Fantasia Festival ’21: The Sadness

Fantasia21sadness

***/****
starring Regina Lei, Tzu-Chiang Wang, Berant Zhu
written and directed by Rob Jabbaz

by Walter Chaw Canadian expat Rob Jabbaz has had it. His hyphenate debut The Sadness is one of the bleakest, angriest films I’ve seen in a long time, made rarer still by being carried off with obvious chops. Its focus is to unequivocally cut through the bullshit of this, our shitty timeline. The first real conversation of the film is between our hero, Jun (Berant Zhu), and his neighbour across adjoining balconies, concerning how a virus causing some doctors concern is a hoax perpetrated by big business and the media. A talk-show host in the background speaks over a virologist who warns of the potentially world-ending evil of politicizing a pandemic, and…well, you get the picture. The scariest thing about The Sadness–a very scary picture–is that it’s the product of a Canadian filmmaker working in Taiwan, which confirms that Trump is a symptom not the cause of whatever the good fuck is wrong with us. In my darker moments, I like to say that we’re just monkeys in clothes, and every minute we’re not killing each other over protein and access to women is a miracle. The premise of The Sadness is a thought exercise in ironic magnification, one where you make the point by exaggerating the scenario slightly. The premise of The Sadness is that we’re all monkeys in clothes, and imagine if we stopped pretending that we aren’t.

It’s telling that the title of this movie doesn’t have anything to do with rage or purging, but rather this overall feeling of despair that the evil stalking us is the evil in our hearts. There’s ultimately nowhere to hide from what seems to be our inevitable self-immolation. More 28 Days Later… (and its superior sequel, 28 Weeks Later) than in the Romero tradition, The Sadness tells of a virus that turns people into homicidal maniacs. You can tell because their eyes turn black, they start doing unspeakable things to other people, and, you know, they seem happy. An hour into the film, the President gets in front of a camera from his bunker to make a speech, and there’s some Dr. Strangelove stuff about how genuinely feckless our politicians have proven themselves to be in the face of existential threats to our existence. But the keystone moment comes right before the speech, when our heroine, Kat (Regina Lei), borrows a young security guard’s phone, only to be confronted with a screen full of sad hentai. That’s the bad guy: desperation, incels, a culture of objectification and frustrated gratification for men who feel entitled to access. The creep on the train, a middle-aged businessman (Wang Tzu-chiang) trying to chat Kat up while she’s reading a book and then complaining about how he doesn’t deserve to be treated this way. He tells her the country’s changed irrevocably, and then he gets the virus, though he was sick all along.

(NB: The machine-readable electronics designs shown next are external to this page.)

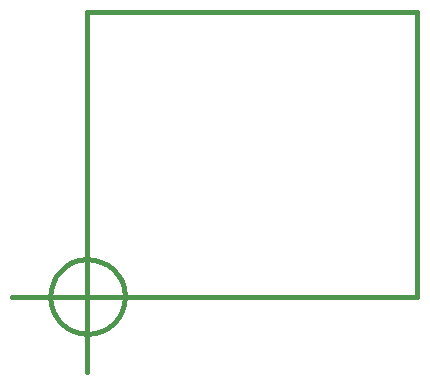
<source format=gbo>
G04 (created by PCBNEW-RS274X (2012-01-19 BZR 3256)-stable) date 07/08/2012 22:35:22*
G01*
G70*
G90*
%MOIN*%
G04 Gerber Fmt 3.4, Leading zero omitted, Abs format*
%FSLAX34Y34*%
G04 APERTURE LIST*
%ADD10C,0.006000*%
%ADD11C,0.015000*%
G04 APERTURE END LIST*
G54D10*
G54D11*
X31250Y-24500D02*
X31226Y-24742D01*
X31155Y-24976D01*
X31041Y-25191D01*
X30886Y-25380D01*
X30698Y-25536D01*
X30484Y-25652D01*
X30251Y-25724D01*
X30008Y-25749D01*
X29766Y-25727D01*
X29532Y-25658D01*
X29316Y-25545D01*
X29126Y-25393D01*
X28969Y-25206D01*
X28852Y-24992D01*
X28778Y-24759D01*
X28751Y-24517D01*
X28771Y-24275D01*
X28838Y-24040D01*
X28950Y-23823D01*
X29101Y-23632D01*
X29287Y-23474D01*
X29500Y-23355D01*
X29732Y-23280D01*
X29974Y-23251D01*
X30217Y-23269D01*
X30452Y-23335D01*
X30669Y-23445D01*
X30862Y-23595D01*
X31021Y-23780D01*
X31141Y-23992D01*
X31218Y-24224D01*
X31249Y-24466D01*
X31250Y-24500D01*
X27500Y-24500D02*
X32500Y-24500D01*
X30000Y-22000D02*
X30000Y-27000D01*
X30000Y-15000D02*
X40000Y-15000D01*
X40000Y-15000D02*
X41000Y-15000D01*
X41000Y-15000D02*
X41000Y-24500D01*
X41000Y-24500D02*
X40000Y-24500D01*
X30000Y-24500D02*
X30000Y-15000D01*
X40000Y-24500D02*
X30000Y-24500D01*
M02*

</source>
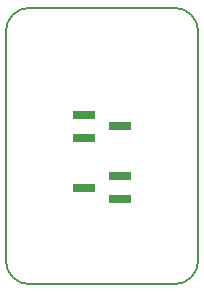
<source format=gbr>
G04 #@! TF.GenerationSoftware,KiCad,Pcbnew,5.1.4-e60b266~84~ubuntu19.04.1*
G04 #@! TF.CreationDate,2019-08-10T10:36:48+03:00*
G04 #@! TF.ProjectId,BRK-SOT-23-3,42524b2d-534f-4542-9d32-332d332e6b69,v1.1*
G04 #@! TF.SameCoordinates,Original*
G04 #@! TF.FileFunction,Paste,Top*
G04 #@! TF.FilePolarity,Positive*
%FSLAX46Y46*%
G04 Gerber Fmt 4.6, Leading zero omitted, Abs format (unit mm)*
G04 Created by KiCad (PCBNEW 5.1.4-e60b266~84~ubuntu19.04.1) date 2019-08-10 10:36:48*
%MOMM*%
%LPD*%
G04 APERTURE LIST*
%ADD10C,0.150000*%
%ADD11R,1.900000X0.800000*%
G04 APERTURE END LIST*
D10*
X67300000Y-71400000D02*
G75*
G02X65300000Y-73400000I-2000000J0D01*
G01*
X53000000Y-73400000D02*
G75*
G02X51000000Y-71400000I0J2000000D01*
G01*
X65300000Y-50000000D02*
G75*
G02X67300000Y-52000000I0J-2000000D01*
G01*
X51000000Y-52000000D02*
G75*
G02X53000000Y-50000000I2000000J0D01*
G01*
X65300000Y-73400000D02*
X53000000Y-73400000D01*
X67300000Y-52000000D02*
X67300000Y-71400000D01*
X53000000Y-50000000D02*
X65300000Y-50000000D01*
X51000000Y-71400000D02*
X51000000Y-52000000D01*
D11*
X57650000Y-65230000D03*
X60650000Y-64280000D03*
X60650000Y-66180000D03*
X60650000Y-60050000D03*
X57650000Y-61000000D03*
X57650000Y-59100000D03*
M02*

</source>
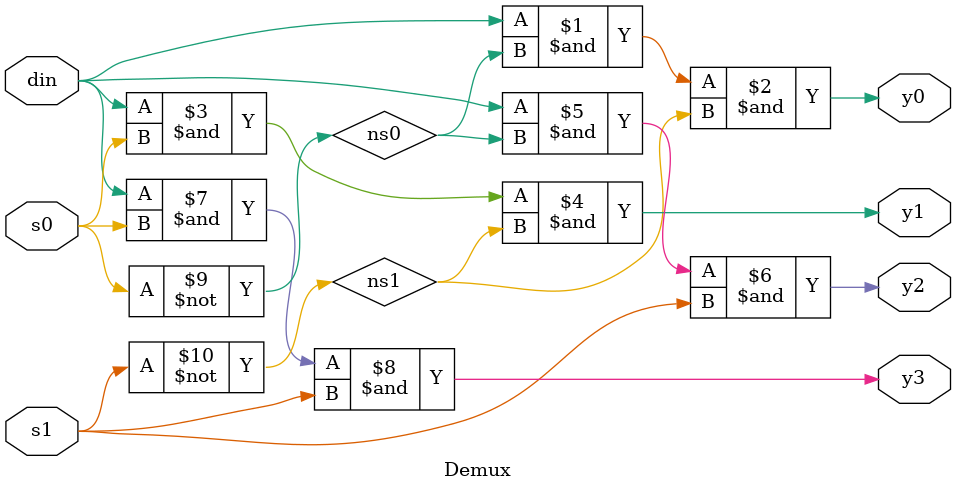
<source format=v>
module Demux(
  input din, s0, s1,
  output y0, y1, y2, y3);
  wire ns0, ns1;

  not (ns0, s0);
  not (ns1, s1);

  and (y0, din, ns0, ns1);
  and (y1, din, s0, ns1);
  and (y2, din, ns0, s1);
  and (y3, din, s0, s1);

endmodule


</source>
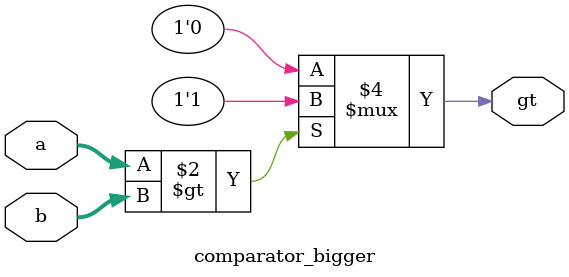
<source format=v>
module comparator_bigger(
    input [63:0] a,
    input [63:0] b,
    output reg gt
);
    always @(*) begin
         if (a > b) begin
            gt = 1;
         end else begin
            gt = 0;
	 end
	 end
endmodule

</source>
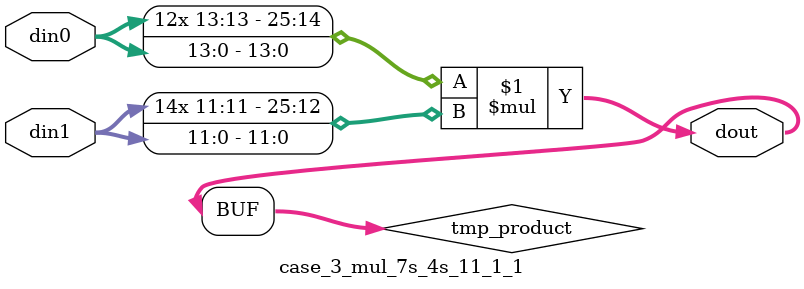
<source format=v>

`timescale 1 ns / 1 ps

 (* use_dsp = "no" *)  module case_3_mul_7s_4s_11_1_1(din0, din1, dout);
parameter ID = 1;
parameter NUM_STAGE = 0;
parameter din0_WIDTH = 14;
parameter din1_WIDTH = 12;
parameter dout_WIDTH = 26;

input [din0_WIDTH - 1 : 0] din0; 
input [din1_WIDTH - 1 : 0] din1; 
output [dout_WIDTH - 1 : 0] dout;

wire signed [dout_WIDTH - 1 : 0] tmp_product;



























assign tmp_product = $signed(din0) * $signed(din1);








assign dout = tmp_product;





















endmodule

</source>
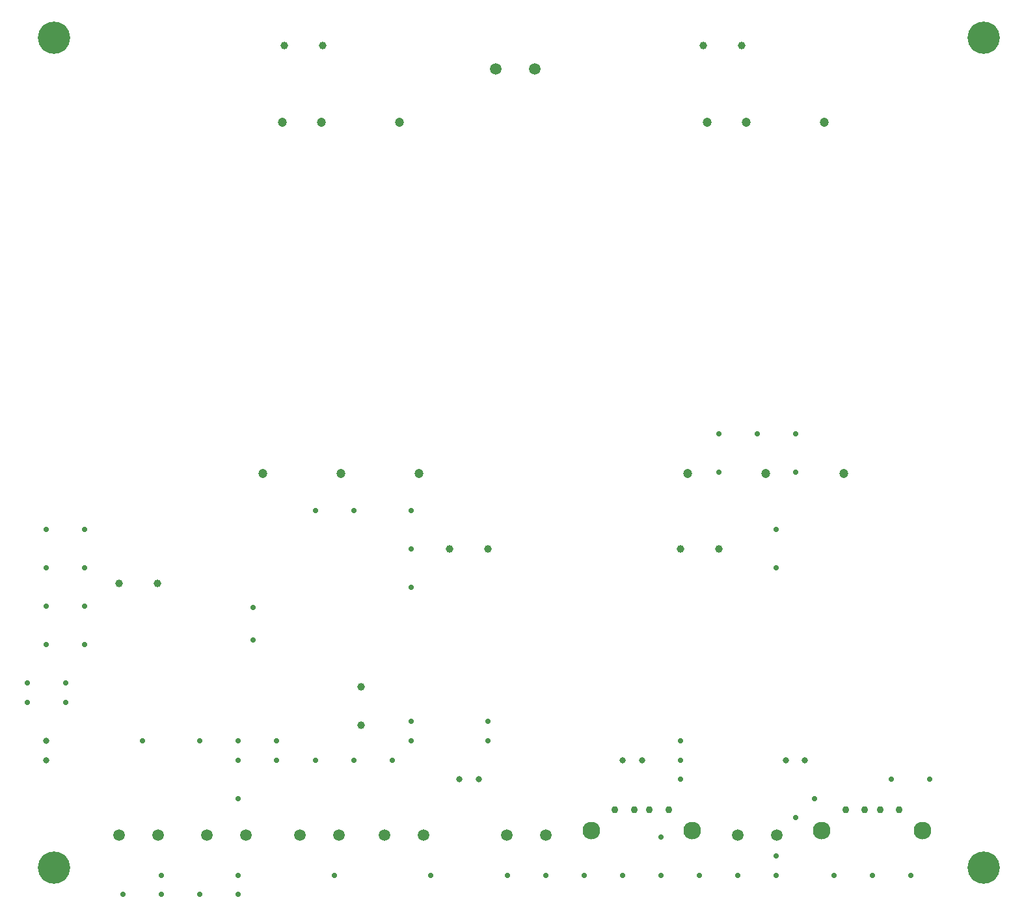
<source format=gbr>
%TF.GenerationSoftware,Altium Limited,Altium Designer,22.4.2 (48)*%
G04 Layer_Color=0*
%FSLAX45Y45*%
%MOMM*%
%TF.SameCoordinates,33709DFB-A149-439E-BA6C-A4EA3245395A*%
%TF.FilePolarity,Positive*%
%TF.FileFunction,Plated,1,2,PTH,Drill*%
%TF.Part,Single*%
G01*
G75*
%TA.AperFunction,ComponentDrill*%
%ADD52C,0.80000*%
%ADD53C,1.50000*%
%ADD54C,1.00000*%
%ADD55C,2.30000*%
%ADD56C,0.92000*%
%TA.AperFunction,OtherDrill,Pad Free-2 (6mm,6mm)*%
%ADD57C,4.20000*%
%TA.AperFunction,ComponentDrill*%
%ADD58C,0.80000*%
%ADD59C,1.00000*%
%ADD60C,1.20000*%
%TA.AperFunction,OtherDrill,Pad Free-2 (6mm,114mm)*%
%ADD61C,4.20000*%
%TA.AperFunction,OtherDrill,Pad Free-2 (127mm,6mm)*%
%ADD62C,4.20000*%
%TA.AperFunction,OtherDrill,Pad Free-2 (127mm,114mm)*%
%ADD63C,4.20000*%
%TA.AperFunction,ViaDrill,NotFilled*%
%ADD64C,0.70000*%
D52*
X10125000Y2000000D02*
D03*
X10375000D02*
D03*
X8000000D02*
D03*
X8250000D02*
D03*
X6125000Y1750000D02*
D03*
X5875000D02*
D03*
D53*
X10008000Y1021000D02*
D03*
X9500000D02*
D03*
X5408000D02*
D03*
X4900000D02*
D03*
X4308000D02*
D03*
X3800000D02*
D03*
X3100000D02*
D03*
X2592000D02*
D03*
X1954000D02*
D03*
X1446000D02*
D03*
X7004000D02*
D03*
X6496000D02*
D03*
X6346000Y11000000D02*
D03*
X6854000D02*
D03*
D54*
X6250000Y4750000D02*
D03*
X5750000D02*
D03*
X8750000D02*
D03*
X9250000D02*
D03*
X4100000Y11300000D02*
D03*
X3600000D02*
D03*
X9550000D02*
D03*
X9050000D02*
D03*
X1950000Y4300000D02*
D03*
X1450000D02*
D03*
D55*
X10593000Y1078000D02*
D03*
X11907000D02*
D03*
X7593000D02*
D03*
X8907000D02*
D03*
D56*
X10900000Y1349000D02*
D03*
X11150000D02*
D03*
X11350000D02*
D03*
X11600000D02*
D03*
X7900000D02*
D03*
X8150000D02*
D03*
X8350000D02*
D03*
X8600000D02*
D03*
D57*
X600000Y600000D02*
D03*
D58*
X500000Y2000000D02*
D03*
Y2250000D02*
D03*
D59*
X4600000Y2950000D02*
D03*
Y2450000D02*
D03*
D60*
X10878000Y5728000D02*
D03*
X9862000D02*
D03*
X8846000D02*
D03*
X10624000Y10300000D02*
D03*
X9608000D02*
D03*
X9100000D02*
D03*
X3576000D02*
D03*
X4084000D02*
D03*
X5100000D02*
D03*
X3322000Y5728000D02*
D03*
X4338000D02*
D03*
X5354000D02*
D03*
D61*
X600000Y11400000D02*
D03*
D62*
X12700000Y600000D02*
D03*
D63*
Y11400000D02*
D03*
D64*
X3192596Y3986251D02*
D03*
X3188476Y3560543D02*
D03*
X5000000Y2000000D02*
D03*
X4500000D02*
D03*
X4000000D02*
D03*
X7500000Y500000D02*
D03*
X8000000D02*
D03*
X5500000D02*
D03*
X500000Y5000000D02*
D03*
X1000000D02*
D03*
Y3500000D02*
D03*
Y4000000D02*
D03*
Y4500000D02*
D03*
X4500000Y5250000D02*
D03*
X4000000D02*
D03*
X1750000Y2250000D02*
D03*
X2500000D02*
D03*
X750000Y2750000D02*
D03*
X250000D02*
D03*
X2500000Y250000D02*
D03*
X3000000D02*
D03*
X1500000D02*
D03*
X2000000D02*
D03*
Y500000D02*
D03*
X4250000D02*
D03*
X3000000D02*
D03*
Y1500000D02*
D03*
Y2000000D02*
D03*
X3500000D02*
D03*
Y2250000D02*
D03*
X3000000D02*
D03*
X9250000Y6250000D02*
D03*
Y5750000D02*
D03*
X10250000D02*
D03*
Y6250000D02*
D03*
X9750000D02*
D03*
X5250000Y2500000D02*
D03*
X7000000Y500000D02*
D03*
X10000000Y5000000D02*
D03*
X500000Y3500000D02*
D03*
X10000000Y4500000D02*
D03*
X500000Y4000000D02*
D03*
X12000000Y1750000D02*
D03*
X11500000D02*
D03*
X250000Y3000000D02*
D03*
X8750000Y2250000D02*
D03*
X750000Y3000000D02*
D03*
X9500000Y500000D02*
D03*
X8750000Y2000000D02*
D03*
X5250000Y4750000D02*
D03*
X10000000Y750000D02*
D03*
X6250000Y2500000D02*
D03*
Y2250000D02*
D03*
X10000000Y500000D02*
D03*
X5250000Y2250000D02*
D03*
Y4250000D02*
D03*
Y5250000D02*
D03*
X11250000Y500000D02*
D03*
X8500000Y1000000D02*
D03*
X10250000Y1250000D02*
D03*
X10500000Y1500000D02*
D03*
X8500000Y500000D02*
D03*
X8750000Y1750000D02*
D03*
X6500000Y500000D02*
D03*
X10750000D02*
D03*
X9000000D02*
D03*
X11750000D02*
D03*
X500000Y4500000D02*
D03*
%TF.MD5,1a6f7ac0e0a7a7877eb2ff42475a393d*%
M02*

</source>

That’s the horror at the centre of The Sadness–and the sadness, too, as it happens. How badly we’ve underestimated the danger of allowing the disenfranchised the ability to influence so broadly and indiscriminately–a legion of Jim Joneses and Charlie Mansons allowed to build families across world-spanning networks of unpoliced space. People blaming the media for violence never consider how Stalin wasn’t playing “Call of Duty” before murdering twenty million of his people: we’re born rotten, but the worst of us didn’t always have the means of spreading our contagion this easily, this far. Hundreds of thousands of people will die in this country from a preventable virus because of the leveraging of hate and the disinformation spread by a few pathetic losers who didn’t get the access they desired to protein and sex, and so now the world needs to burn. When feelings overrule your perception of what is real, how far removed are we, really, from a “virus” that is an invitation to do whatever you want to other people in the name of personal freedom?

So The Sadness presents humans unromanticized. Given the opportunity, the men rape the women and each other. One act of sexual violence depicted is so vile, it became the central topic of a film a few years back, but here, it’s one in a litany of atrocities. Better than the excess, though, is a scene where Kat is forced to strip and shower in chemical disinfectant while a virologist, by all accounts a hero in this film, peeps her nakedness in the reflection of a metal surface. We’re all peeping. We’re all animals. It’s not the behaviour of the infected that’s monstrous (they’re infected), it’s the behaviour of the uninfected I was watching through my fingers. Jabbaz knows what he’s doing. The Sadness is not just–although it is very ably–a hyper-gory action flick packed with indelible images and sticky ideas. Nor is it just a love story that, in the end, pays off the relationship tension between Jun and Kat in a way that made me feel like I haven’t felt since the betrayal in The Descent. No, it’s a lot more than that. It’s a study of how thin the skin is that separates the meat from the fire. The Sadness isn’t subtle by any stretch of the imagination, and at this point, frankly, it shouldn’t be. Over the past five years, I’ve lost my love of this country, my trust in most other people, and really any hope that we’ll ever pull out of this exploitative death spiral. The Sadness never spends any time in that gap between extremity and sad prophecy: it’s a documentary already; the time for warnings has passed.